Problem 1:
Could you write out the passage of the school reading page from "OPTION #1: Write" up to and including "week of school.", word for word?
Problem 2:
Which lines of the listing contain the string "Sync"? Return each of them.

Excerpt to read:
Hollywood Hills Elementary is proud to be able to offer AR (Accelerated Reader) testing in the media center.
Hollywood Hills Elementary School students were encouraged to read at least THREE books this past summer. After reading, students can EITHER complete a summary for each book OR complete an Accelerated Reader (AR) test for each book.
OPTION #1: Write 3 Summaries
Students will include the title, author, characters, and a brief summary about each book read (K-2 will add an illustration). Teachers were to collect the summaries during the first week of school.
OPTION #2: Complete 2 Accelerated Reader (AR) Tests
Students are welcome to come to HHE and complete the AR tests in our Media Center. A list of AR books and AR levels. Students who participate in this program will be rewarded for their efforts.
We are encouraging parents to take the time to read with their children. Listed below are the two public libraries in the neighborhood and the website for the Broward County Public Library system. (Applying for a library card is completely free).
3151 Stirling Road
Hollywood, FL 33312
2600 Hollywood Blvd.
Hollywood, FL 33020
Sunshine State Young Reader’s 2015 – 2016 Book Titles
Athlete vs. Mathlete By: W. C. Mack
Owen Evans lights up the scoreboards. His brother, Russell, rocks the school boards. These twin brothers couldn’t be more different. They’ve long kept the peace by going their separate ways, but all that is about to change. The new basketball coach recruits Russell for the seventh grade team and a jealous Owen has to fight to stay in the game. When someone tries to steal Russell’s spot as captain of the mathlete team, will the two be able to put aside their differences in order to save his position? Or will they be sidelined?
Blast Off! By: Nate Ball
The adventure begins in this exciting new chapter book series, complete with a do-it-yourself science experiment! When a four-inch-tall alien crash-lands through Zack McGee’s bedroom window, Zack is sure he’s about to become the first victim in a new War of the Worlds. But when the alien turns out to have weapons that are more ticklish than terrifying, Zack realizes that rather than protect the world from the alien it’s up to him to protect the alien in his pocket from the world.

Dataset records
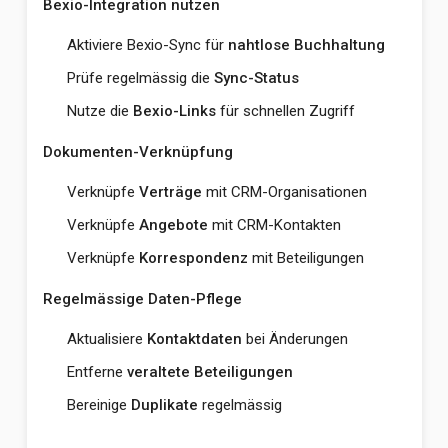
Bexio-Integration nutzen
Aktiviere Bexio-Sync für
nahtlose Buchhaltung
Prüfe regelmässig die
Sync-Status
Nutze die
Bexio-Links
für schnellen Zugriff
Dokumenten-Verknüpfung
Verknüpfe
Verträge
mit CRM-Organisationen
Verknüpfe
Angebote
mit CRM-Kontakten
Verknüpfe
Korrespondenz
mit Beteiligungen
Regelmässige Daten-Pflege
Aktualisiere
Kontaktdaten
bei Änderungen
Entferne
veraltete Beteiligungen
Bereinige
Duplikate
regelmässig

Written answer 1:
OPTION #1: Write 3 Summaries
Students will include the title, author, characters, and a brief summary about each book read (K-2 will add an illustration). Teachers were to collect the summaries during the first week of school.

Written answer 2:
Aktiviere Bexio-Sync für
Sync-Status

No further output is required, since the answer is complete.